You can see the "<strong>" in there - the & are from the Unicode nature of Mac OS X's text system. Switching the call from "body text" to "entry body" has no effect.

How can I fix this script to work from the menu as it works from the entry body?

9 Responses to "AppleScript, Unicode, and ecto"

  1. I uploaded an image of the script here. Sorry, I didn't have time to convert it to HTML for copy/paste. As text, it is:

    set currTime to do shell script "date +%H:%M"

    tell application "ecto"

    set currEntry to front document

    set dialogBox to (display dialog "New Text:" default answer "")

    if button returned of dialogBox is "OK" then

    set newEntryText to "<strong>" & currTime & " -</strong> " & text returned of dialogBox & return & return

    set body text of currEntry to newEntryText & (body text of currEntry)

    -- prepare the top text

    set topText to (paragraphs 1 through 5 of body text of currEntry) as string

    -- prepare the text to move down

    set botText to (paragraphs 7 through (count of paragraphs of body text of currEntry) of body text of currEntry) as string

    -- this works fine

    set extended text of currEntry to (botText & return & return & extended text of currEntry)

    -- the problem occurs here, but may have been set up by something earlier???

    set entry body of currEntry to ((characters 1 through ((length of topText) - 1) of topText) as string)

    else

    -- do nothing

    end if

    end tell

  2. Not totally sure if this is what's going on, but here's my theory:

    1. The "characters 1 through x" part returns a list of characters, i.e. {"", ...}
    2. The "as string" coercion is then piecing the list of characters back together with "&" as a text item delimiter, putting a copy of the delimiter between each entry in the list.

    Try putting this statement before that line:

    set Applescript's text item delimiters to ""

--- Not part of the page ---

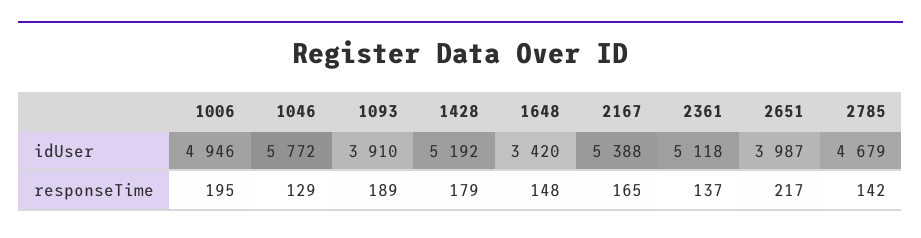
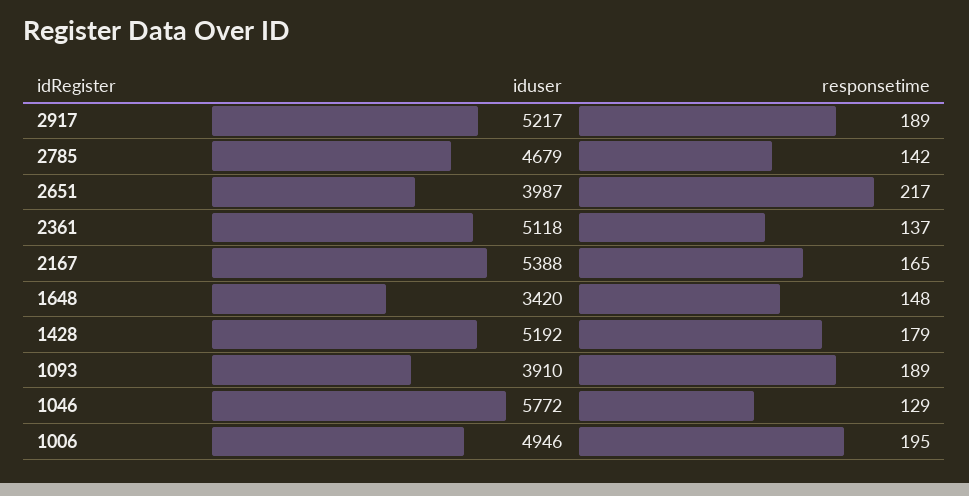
2917, idUser: none -> 5217
2917, responseTime: none -> 189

    and see if that gets the correct behavior.

  3. I never changed the text item delimiters, so your suggestion had no effect (and I took it back out).

    However, my script is now mysteriously working. So who the heck knows what's going on… I did install the Satimage OSAX (to try out "extract string") but I'm not using it.

  4. Does this make any difference?

    set body text of currEntry to (text 1 through -2 of topText)

    Also, you might look into using 'Unicode text' instead of 'string.

  5. Bruce, that put an & where carriage returns were. I'm thinking that Brian's trick may be the one that works, actually, as it sets them for the script and then stays that way until you re-edit (right?).

  6. Does 'topText' look right when it is first set?

    If Brian's code helped, then you most likely have another script that isn't changing the delimiters back after using them (see below).

    set ASTID to AppleScript's text item delimiters

    set AppleScript's text item delimiters to {"something"}

    -- do whatever

    set AppleScript's text item delimiters to ASTID

  7. I thought I should expand on that last statement… When run via the script menu, changes to AppleScript's text item delimiters will affect other scripts (that are also run via the script menu).

  8. That's a little odd, but not entirely unexpected I suppose. I could totally see the delimiter being stored in the script itself (like declared properties are), but I suppose the script menu could be reusing some sort of context internally. Is this the system-wide Apple script menu, or a script menu implementation within the app itself?

  9. It's the system-wide menu. I didn't know changes to the delimiters "stuck" as Bruce tells us they do. That's good to know.